Conversa vai, conversa vem, o assunto pegou aquela estrada árida que leva à política. Afloram à mesa inofensivas declarações de repulsa pelo ex-presidiaríssimo presidente eleito, seguidas por uma mistura de tristeza e medo. Copos sobem à boca, olhos baixam ao chão. A melancolia recobre as deliciosas frituras (e a carne-de-onça) como uma nuvem de moscas. Até que alguém resolve propor um olhar semiotimista sobre o futuro governo Lula.
Antes de continuar com a história, contudo, preciso desobedecer os juízes racialistas do TSE e esclarecer que a cena se desenrola num passado cada vez mais distante. Do tempo em que havia esperança no que, por falta de expressão melhor, vou chamar aqui de “lógica política”. Do tempo em que havia esperança na análise histórica (oi, Rafael!). Enfim, do tempo em que havia alguma esperança.
Ao redor da mesa, os olhinhos de todo mundo brilharam para ouvir o argumento. Que, em linhas gerais, apelava para a vaidade de Lula. “Ele não vai querer entrar para a história como o homem que transformou o Brasil numa Venezuela”, disse o semiotimista. Para depois emendar que “uma hora o Lula vai perceber que o povo votou nele, pessoa física, e não no PT, e vai dar um jeito de jogar os radicais para escanteio”. (Como o telão transmitisse o jogo entre Marrocos e Portugal, convinha a metáfora futebolística).

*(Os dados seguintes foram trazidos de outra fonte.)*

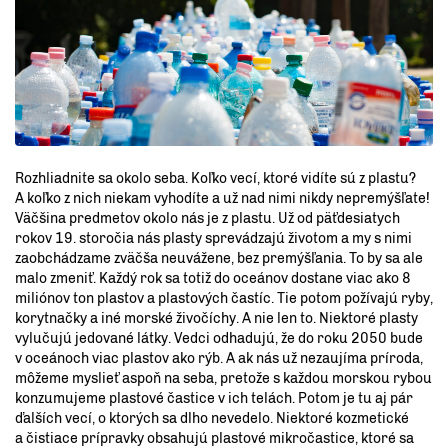
Rozhliadnite sa okolo seba. Koľko vecí, ktoré vidíte sú z plastu?
A koľko z nich niekam vyhodíte a už nad nimi nikdy nepremýšľate!
Väčšina predmetov okolo nás je z plastu. Už od päťdesiatych
rokov 19. storočia nás plasty sprevádzajú životom a my s nimi
zaobchádzame zväčša neuvážene, bez premýšľania. To by sa ale
malo zmeniť. Každý rok sa totiž do oceánov dostane viac ako 8
miliónov ton plastov a plastových častíc. Tie potom požívajú ryby,
korytnačky a iné morské živočíchy. A nie len to. Niektoré plasty
vylučujú jedované látky. Vedci odhadujú, že do roku 2050 bude
v oceánoch viac plastov ako rýb. A ak nás už nezaujíma príroda,
môžeme myslieť aspoň na seba, pretože s každou morskou rybou
konzumujeme plastové častice v ich telách. Potom je tu aj pár
ďalších vecí, o ktorých sa dlho nevedelo. Niektoré kozmetické
a čistiace prípravky obsahujú plastové mikročastice, ktoré sa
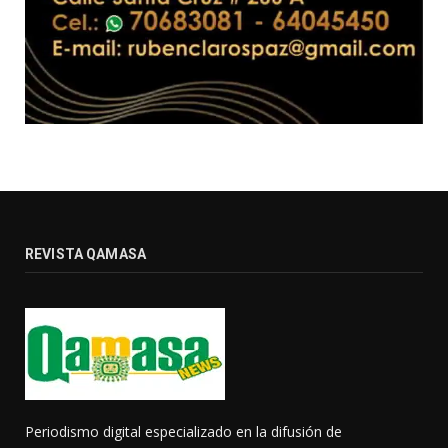
REVISTA QAMASA
Periodismo digital especializado en la difusión de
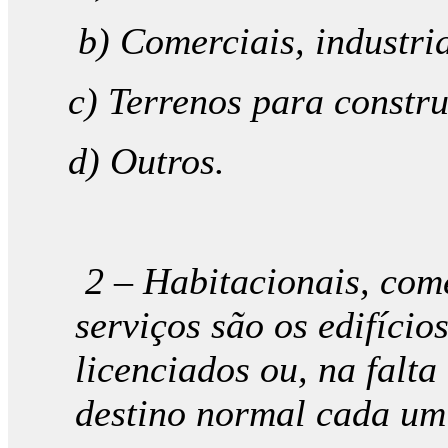
b) Comerciais, industriai
c) Terrenos para constru
d) Outros.
2 – Habitacionais, come
serviços são os edifício
licenciados ou, na falt
destino normal cada um 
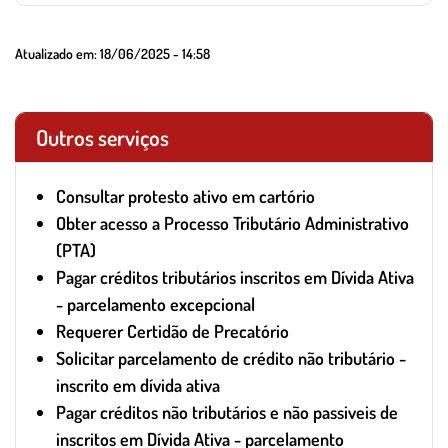
Atualizado em:
18/06/2025 - 14:58
Outros serviços
Consultar protesto ativo em cartório
Obter acesso a Processo Tributário Administrativo
(PTA)
Pagar créditos tributários inscritos em Dívida Ativa
- parcelamento excepcional
Requerer Certidão de Precatório
Solicitar parcelamento de crédito não tributário -
inscrito em dívida ativa
Pagar créditos não tributários e não passiveis de
inscritos em Dívida Ativa - parcelamento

Parece plausível, não? Pelo que se viu de 2002 a 2010, de fato Lula é um narcisista obcecado por seu papel histórico e sobretudo por sua imagem perante os grandes líderes mundiais. É o tal de complexo de vira-latas que, com o tempo, normalizamos. Como se esse servilismo fosse sinônimo de humildade. Não é. Ah, mas não é mesmo. “Então devemos depositar nossas esperanças na vaidade do Lula?”, pergunto, antevendo a resposta positiva.
Mas isso foi antes. Antes de Lula babar fel em seu discurso de diplomação. Antes de o Congresso se dobrar à vontade do apedeuta e mudar a Lei das Estatais para acomodar Aloízio Mercadante, o Dilmo de calças, no BNDES. Antes da decisão de acabar com toda e qualquer privatização. Antes de sugerir uma reforma tributária capaz de reparar “injustiças centenárias” – o que quer que signifique mais essa ameaça.
À mesa, o argumento semiotimista cumpre seu papel. Os ânimos se acalmam. Voltamos a sorrir e a cantar e a agradecer e a celebrar a alegria que é estar vivo. Que é estar cercado por pessoas boas, que querem o nosso bem. Diante daquele espetáculo que só posso chamar de “divino”, e ao som de mais um brinde, até cogito o contra-argumento tímido de que o grande adversário histórico de Lula é Getúlio Vargas, ainda hoje chamado de Pai dos Pobres, apesar da brutalidade da ditadura varguista. Mas me calo.